An #alarm command that allows you to set an alarm for X turns in the future or on turn Y, at which point the game will print a reminder for you that requires a –More– by default.

#2578

 · 
vanilla

Implement a wizard mode command that freezes all monsters (done by blocking their normal movement point gain), which is useful for debugging.

A much more fleshed out interaction system for sapient monsters. It is initiated by chatting, which opens up a menu offering four key verbs: Ask, Tell, Show, and Give.
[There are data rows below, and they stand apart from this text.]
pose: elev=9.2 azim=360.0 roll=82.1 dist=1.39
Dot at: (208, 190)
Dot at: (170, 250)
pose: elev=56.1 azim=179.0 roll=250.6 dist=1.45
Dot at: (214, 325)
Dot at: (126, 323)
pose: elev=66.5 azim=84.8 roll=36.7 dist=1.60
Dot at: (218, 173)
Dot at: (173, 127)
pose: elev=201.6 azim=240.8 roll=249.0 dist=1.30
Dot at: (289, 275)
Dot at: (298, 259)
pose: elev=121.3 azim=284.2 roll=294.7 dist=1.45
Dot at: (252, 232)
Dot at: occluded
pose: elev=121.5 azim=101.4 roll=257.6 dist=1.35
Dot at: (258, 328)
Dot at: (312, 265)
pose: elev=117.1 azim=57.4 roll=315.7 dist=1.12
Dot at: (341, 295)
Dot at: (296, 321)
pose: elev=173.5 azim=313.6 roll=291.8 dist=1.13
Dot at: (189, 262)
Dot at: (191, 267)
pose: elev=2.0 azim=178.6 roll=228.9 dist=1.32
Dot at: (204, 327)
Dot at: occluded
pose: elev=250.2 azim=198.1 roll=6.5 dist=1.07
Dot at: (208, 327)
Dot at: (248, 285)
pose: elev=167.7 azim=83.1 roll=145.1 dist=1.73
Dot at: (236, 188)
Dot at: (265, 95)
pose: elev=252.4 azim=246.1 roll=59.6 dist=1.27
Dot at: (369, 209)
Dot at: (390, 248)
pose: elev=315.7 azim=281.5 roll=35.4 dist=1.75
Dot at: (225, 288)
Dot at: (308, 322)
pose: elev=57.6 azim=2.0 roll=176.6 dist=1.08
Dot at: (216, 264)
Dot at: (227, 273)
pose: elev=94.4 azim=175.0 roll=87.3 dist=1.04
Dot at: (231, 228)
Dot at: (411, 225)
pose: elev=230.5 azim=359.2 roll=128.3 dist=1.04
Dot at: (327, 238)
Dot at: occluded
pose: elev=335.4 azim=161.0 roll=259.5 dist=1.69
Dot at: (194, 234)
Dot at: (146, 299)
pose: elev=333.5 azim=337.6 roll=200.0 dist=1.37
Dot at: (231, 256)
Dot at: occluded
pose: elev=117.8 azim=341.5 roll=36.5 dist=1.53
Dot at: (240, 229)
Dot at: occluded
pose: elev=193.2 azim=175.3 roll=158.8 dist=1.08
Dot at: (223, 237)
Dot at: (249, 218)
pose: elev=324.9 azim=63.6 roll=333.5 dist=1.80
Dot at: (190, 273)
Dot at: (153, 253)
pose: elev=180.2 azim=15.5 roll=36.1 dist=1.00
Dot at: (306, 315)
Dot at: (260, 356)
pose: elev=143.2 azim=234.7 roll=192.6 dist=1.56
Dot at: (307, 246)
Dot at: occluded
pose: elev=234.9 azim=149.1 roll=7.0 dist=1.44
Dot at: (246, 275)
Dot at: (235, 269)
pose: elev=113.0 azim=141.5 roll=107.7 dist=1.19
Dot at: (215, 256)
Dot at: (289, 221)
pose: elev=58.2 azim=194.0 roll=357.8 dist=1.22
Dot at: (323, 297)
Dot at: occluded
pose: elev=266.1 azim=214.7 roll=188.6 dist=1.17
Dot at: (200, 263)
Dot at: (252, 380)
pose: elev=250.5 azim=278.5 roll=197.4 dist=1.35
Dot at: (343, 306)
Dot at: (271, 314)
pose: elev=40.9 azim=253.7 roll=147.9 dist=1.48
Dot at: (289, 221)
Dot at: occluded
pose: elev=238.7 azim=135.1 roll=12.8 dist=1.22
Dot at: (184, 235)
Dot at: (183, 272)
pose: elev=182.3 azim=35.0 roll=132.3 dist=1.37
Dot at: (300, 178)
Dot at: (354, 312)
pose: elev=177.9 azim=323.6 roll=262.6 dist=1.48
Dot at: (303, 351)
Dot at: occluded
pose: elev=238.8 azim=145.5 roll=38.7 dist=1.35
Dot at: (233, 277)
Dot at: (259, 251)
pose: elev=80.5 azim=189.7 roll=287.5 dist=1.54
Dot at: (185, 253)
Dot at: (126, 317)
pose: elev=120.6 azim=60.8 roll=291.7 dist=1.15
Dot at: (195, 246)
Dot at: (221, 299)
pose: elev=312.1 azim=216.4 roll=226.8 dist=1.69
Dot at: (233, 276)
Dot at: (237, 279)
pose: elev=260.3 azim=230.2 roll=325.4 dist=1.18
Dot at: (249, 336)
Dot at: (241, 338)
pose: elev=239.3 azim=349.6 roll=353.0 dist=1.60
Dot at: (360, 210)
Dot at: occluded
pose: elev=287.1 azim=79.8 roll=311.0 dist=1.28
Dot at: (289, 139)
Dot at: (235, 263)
Ask is used to gain information from a monster; this could be a whole bunch of things, from rumors to identification to information about the dungeon. Each type of monster you can ask things of has a limited knowledge base, and this knowledge base may contain some inaccurate information. Especially interesting is the possibility that you can ask someone for identification, and they tell you what they think it is - which could be right or wrong, but a good clue either way. You can also ask someone to join you, and pay them some gold to tame them for a certain amount of time.

Tell is currently a less developed part of this idea; the only thing suggested so far is that you can tell a creature about traps you’ve discovered, which will make those traps known to the creature. You can also use “tell calm” on your pets to make them refrain from attacking peacefuls.

Show lets you select any item from your inventory to show to the monster. This can be used for intimidation (e.g. showing a stack of iron skull caps to a goblin).

Give lets you give items to a monster, which in some cases, depending on the AI, lets you test the effects of items.

Note that a potential pitfall of such a system is that if it’s complex enough to do interesting things with, it is probably going to be hard to use without spoilers. And if it’s uncomplex enough, it runs the risk of most possible responses being “I don’t know/care about that”, which also makes it hard to use without spoilers. A middle ground between these is likely to require an enormous amount of work.

#2471

 · 
vanilla

The player can shove things, dealing no damage but pushing the monster back. The monster can resist and fail to be shoved; it will resist a lot if the terrain you’re trying to shove it onto is bad for it (like water). You can only shove if you have hands, and you cannot do it to small or tiny monsters. Possibly an AT_SHOV attack should also be introduced for monsters to shove the player.

#2378

 · 
vanilla

Command that saves your non-default, non-duplicated options to an autogenerated config file, or appends them to your existing config file, or writes out a config file with the wrong name and location (so you can copy and edit it).

#1468

 · 
vanilla

Separate command to pick up an item and put it into a bag immediately after, in 1 turn. Or an option that changes pickup behavior to this effect.

A #ragequit command, that quits the game without any confirmation. But it’s a non-autocompleting extended command, so you do have to type the whole word out.

#1368

 · 
vanilla

A command that you can prefix some action with to voluntarily make that interruptible action uninterruptible.

#1191

 · 
vanilla

Command that marks a given square with something that’s visible on the map but doesn’t exist in the actual game.

#649

 · 
vanilla

Escape as its own key should be used as an actual escape command, so you can do things like try to get out of pits and engulfers with it.

#520

 · 
vanilla

Have the tab key be a shortcut for auto-attacking monsters (at range or at polearm range).

#420

 · 
vanilla

Valkyries can fly at will with the #fly command, but it costs Pw per turn/flying action to maintain.

Command (generalization of #tip, or #dump, have both been suggested) to transfer all items from one container into another container without having to temporarily place them in your inventory. It would be better but perhaps harder to implement if you could pick and choose which items were being transferred, rather than all of them.